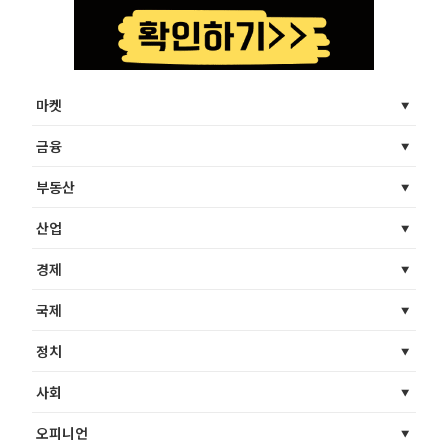
마켓
금융
부동산
산업
경제
국제
정치
사회
오피니언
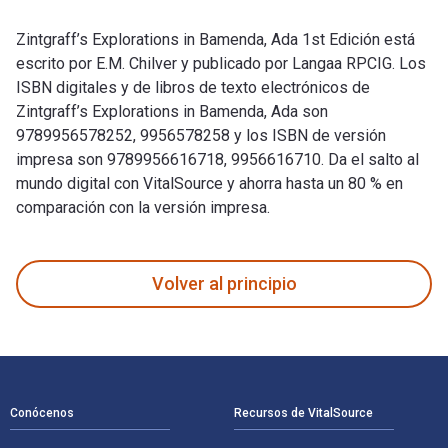
Zintgraff’s Explorations in Bamenda, Ada 1st Edición está
escrito por E.M. Chilver y publicado por Langaa RPCIG. Los
ISBN digitales y de libros de texto electrónicos de
Zintgraff’s Explorations in Bamenda, Ada son
9789956578252, 9956578258 y los ISBN de versión
impresa son 9789956616718, 9956616710. Da el salto al
mundo digital con VitalSource y ahorra hasta un 80 % en
comparación con la versión impresa.
Zintgraff’s Explorations in Bamenda, Ada 1st Edición está es
Volver al principio
Navegación de pie de página
Conócenos
Recursos de VitalSource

※ ※ ※

_Problem to solve_:
Each line above that contains "está" must be copied out.

_Solution for this problem_:
Zintgraff’s Explorations in Bamenda, Ada 1st Edición está
Zintgraff’s Explorations in Bamenda, Ada 1st Edición está es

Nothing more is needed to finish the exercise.